Introduction to Artificial Inteligence

Assignment 4


Programming assignment - Reasoning under uncertainty

EU Refugee Problem: Find the Border Police

Goals

Probabilistic reasoning using Bayes networks, with scenarios similar to the EU refugee problem environment of assignment 1.

Uncertain EU Refugee Problem - Domain Description

As they try to find their best path, in the real world, the refugees do not know with certainty the location of the Border police. Pinpointing their locations is important for the refugees (in order to avoid them). However, it is known that the police tend to be in border locations, and also sometimes at locations with food so as to try to capture the refugees. The border locations are known, but food locations are also uncertain. Sometimes information about them becomes available due to tweets by other refugees.

Our probabilistic model is: food pacakges are independently generated at vertices with a certain probability depending on the known vertex identity v, a probability Pr(v). Thus we have a binary random variable standing in for the existence of food at node v, with the obvious prior distribution. In each vertex v, border police occur randomly based on whether there is food at v and neighboring nodes, and whether v is a border node. Thus we have one binary random variable for existence of police at each vertex, depending on the food variables in the relevant nodes (as stated above) and the type of node (border or non-border), with a noisy or conditional distribution.

The causal strength of the noisy-or distributions is as follows: the probability of police given no food anywhere near is 0.5 for a border node. The probability of police for a non-border node, with food in this node but no food in any of the neighbors is 0.3. Probability of policy for a non-border node with no food, and exactly one neighbor with food is 0.2. Probability of leakage (spontaneous appearance) is 0.1. This is all for the "standard" refugee policy. However, if the Hungarian government chooses to enforce a crackdown, the probability of police at all border nodes (given no food) increases to 0.8. Whether or not there is a crackdown is also a random "Policy" variable, which is "standard" with probability Ps and "crackdown" with probability 1-Ps.

* [DATASET EXCERPT]:
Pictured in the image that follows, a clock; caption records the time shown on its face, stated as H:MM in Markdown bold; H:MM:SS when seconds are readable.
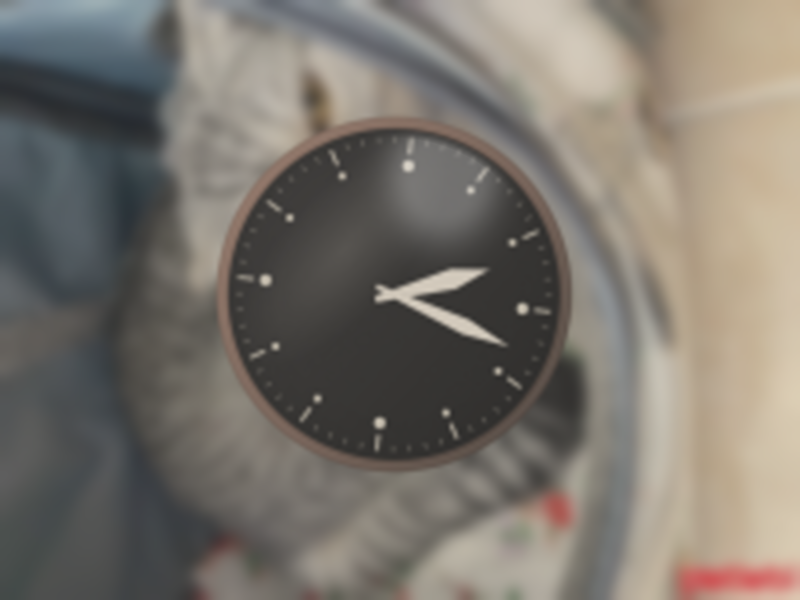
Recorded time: **2:18**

* [PARTS OF THE EXERCISE]:
[1] Set down the passage from the assignment on the EU refugee problem word for word, starting with "EU Refugee Problem: Find" and going on through "by other refugees.".
[2] Using the assignment on the EU refugee problem, answer these questions:
(a) Where are the police known to tend to be?
(b) What kind of conditional distribution governs the police variable at each vertex?
(c) Under a crackdown, what does the probability of police at border nodes given no food rise to?
[3] Write what comes next in the assignment on the EU refugee problem, picking up after its final sentence.

* [ANSWERS]:
[1]
EU Refugee Problem: Find the Border Police

Goals

Probabilistic reasoning using Bayes networks, with scenarios similar to the EU refugee problem environment of assignment 1.

Uncertain EU Refugee Problem - Domain Description

As they try to find their best path, in the real world, the refugees do not know with certainty the location of the Border police. Pinpointing their locations is important for the refugees (in order to avoid them). However, it is known that the police tend to be in border locations, and also sometimes at locations with food so as to try to capture the refugees. The border locations are known, but food locations are also uncertain. Sometimes information about them becomes available due to tweets by other refugees.

[2]
(a) In border locations, and sometimes at locations with food.
(b) A noisy-or distribution.
(c) 0.8.

[3]
All in all, you have 3 types of variables (BN nodes): food (one for each vertex), Police (one for each vertex), and Policy.

In your program, a file specifies the geometry (graph), and parameters such as Ps. Then, you enter some locations where food and police are reported either present or absent (and the rest remain unknown). This is the evidence in the problem. Once evidence is instantiated, you need to perform reasoning about the likely locations of police:

  1. What is the probability that each of the vertices contains police?
  2. What is the probability that a certain path (set of vertices) is free from police? (Note that the distributions of police in vertices are NOT necessarily independent.)
  3. What is the path from a given location to a goal that has the highest probability of being free from police? (bonus)

Input can be as an ASCII file, similar to graph descriptions in previous assignments, for example:

#V 4    ; number of vertices n in graph (from 1 to n)

#V 1 N 0.4  ; Vertex 1, non-border node, probability of food 0.4
#V 2 B 0.2  ; Vertex 2, border node, probability of food 0.2


#E 1 2 W1 ; Edge between vertices 1 and 2, weight 1
#E 2 3 W3 ; Edge between vertices 2 and 3, weight 3
#E 3 4 W3 ; Edge between vertices 3 and 4, weight 3
#E 2 4 W4 ; Edge between vertices 2 and 4, weight 4

#Goal V3  ; To be used in optional bonus, if applicable

Requirements

Your program should read the data, including the distribution parameters, which are defined as above. The program should construct a Bayes network according to the scenario. The program should also allow for an output of the Bayes network constructed for the scenario.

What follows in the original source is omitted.